New diet trends come and go, but the ketogenic (“keto”) diet has been in the spotlight for a few years now with no signs of disappearing. All diets have certain benefits and risks, and it’s important to talk to your doctor before starting any diet or exercise regimen. But what exactly is the keto diet, and how healthy is it?
Famous diet programs such as Atkins and South Beach are actually similar to the keto diet, where participants are encouraged to eat high amounts of protein and little or no carbohydrates. The difference between these plans and keto is that a true ketogenic diet focuses on fat. An internet search for keto recipes brings up countless results for “fat bombs” made with oils or nut butters, and dinners made with heavy cream and large amounts of butter.

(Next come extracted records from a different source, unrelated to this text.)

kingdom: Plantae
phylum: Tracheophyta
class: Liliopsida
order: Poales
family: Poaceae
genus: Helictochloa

The idea is that as you increase your fat intake and reduce carbs, your body eventually becomes very efficient at burning fat for fuel, which results in weight loss. While many people have lost weight on the keto diet, there are certainly risks that are worth discussing:
- Keto dieters consume high amounts of saturated fat, which can increase your risk of heart disease
- Beans, whole grains, and even certain vegetables are not allowed, meaning your body is missing out on key nutrients that can’t be obtained from any other source
- Because the diet is centered around fat, many participants don’t get enough fiber, which can lead to constipation and other digestive issues
- Research suggests the keto diet is not sustainable for long periods of time, which could lead to regaining the weight you lose after stopping the diet
The bottom line: if you’re thinking about trying the keto diet, schedule an appointment with your doctor to discuss your health and nutrition needs and weight loss goals. You and your provider can work together to create a diet and exercise plan that will work for you!